Dr. Ziryan Othman, the minister of health for the Kurdistan region, likened the devastation to a natural disaster.
“What took place in Tal al-Azizziyah and Sheikh Khadar was a vast volcano in humanitarian terms that shook the area,” he said. “Many of the injured are in need of in-depth treatment.”
The expected death toll dwarfs Iraq’s previous deadliest series of bombings, which killed 215 people in Baghdad’s Shiite Muslim enclave of Sadr City on Nov. 23.
It was unclear how the explosions, which struck two villages nearly simultaneously in the early evening, fit into Iraq’s quilt of political and ethnic rivalries.
U.S. officials blamed al-Qaida in Iraq, a Sunni Muslim extremist group that has targeted American troops, Iraqi government forces and Shiite Muslim civilians. Iraqi Prime Minister Nouri al-Maliki, a Shiite, blamed Sunni extremists. Kurdish officials said the blast was part of the jockeying between Kurds and Arabs for control of northern Iraq, though Nineveh province lies outside the Kurdish autonomous region.

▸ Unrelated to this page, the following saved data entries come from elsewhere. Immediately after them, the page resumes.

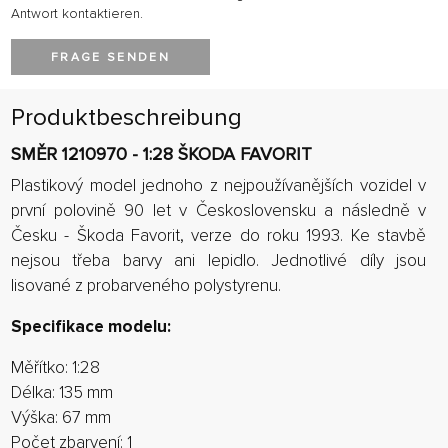
Antwort kontaktieren.
FRAGE SENDEN
Produktbeschreibung
SMĚR 1210970 - 1:28 ŠKODA FAVORIT
Plastikový model jednoho z nejpoužívanějších vozidel v
první polovině 90 let v Československu a následně v
Česku - Škoda Favorit, verze do roku 1993. Ke stavbě
nejsou třeba barvy ani lepidlo. Jednotlivé díly jsou
lisované z probarveného polystyrenu.
Specifikace modelu:
Měřítko: 1:28
Délka: 135 mm
Výška: 67 mm
Počet zbarvení: 1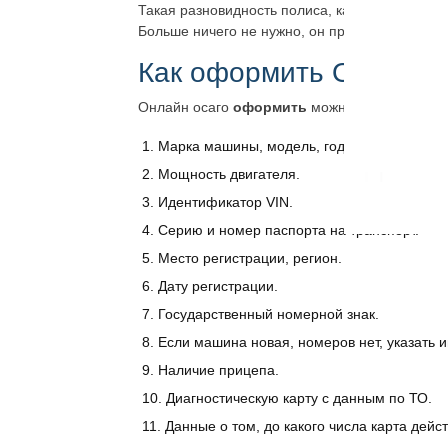
Такая разновидность полиса, как онлайн, испо
Больше ничего не нужно, он приобретёт закон
Как оформить ОСАГО 
Онлайн осаго
оформить
можно на сайте, зап
Марка машины, модель, год производства.
Мощность двигателя.
Идентификатор VIN.
Серию и номер паспорта на транспорт.
Место регистрации, регион.
Дату регистрации.
Государственный номерной знак.
Если машина новая, номеров нет, указать
Наличие прицепа.
Диагностическую карту с данным по ТО.
Данные о том, до какого числа карта дейс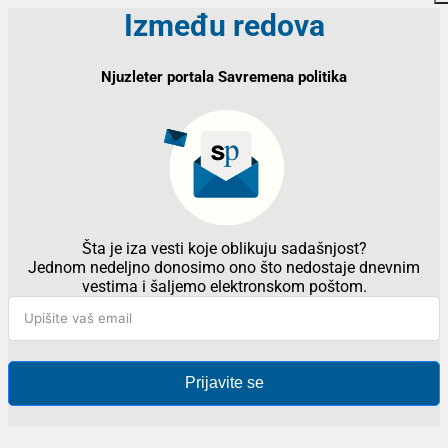
Između redova
Njuzleter portala Savremena politika
Šta je iza vesti koje oblikuju sadašnjost?
Jednom nedeljno donosimo ono što nedostaje dnevnim
vestima i šaljemo elektronskom poštom.
Prijavite se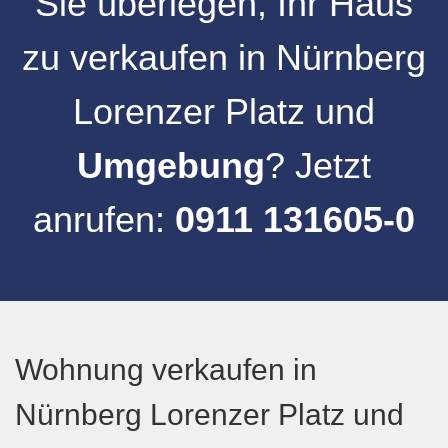
Sie überlegen, Ihr
Haus
zu verkaufen
in
Nürnberg
Lorenzer Platz
und
Umgebung
? Jetzt
anrufen:
0911 131605-0
Wohnung verkaufen in
Nürnberg Lorenzer Platz und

Many, however, said the blast appeared to be the latest spasm in a blood feud that erupted earlier this year when members of Iraq’s non-Muslim Yazidi ethnic minority stoned to death a teenage girl they accused of dating a Sunni Arab man and converting to Islam.
The brutal death of Duaa Khalil Aswad, 17, in April was captured on video by cell phone. Stomach-turning images of her writhing as she was beaten and pelted with stones by hundreds of young Yazidi men spread across the Internet.
Two weeks later, 23 Yazidi men were taken from a bus and executed.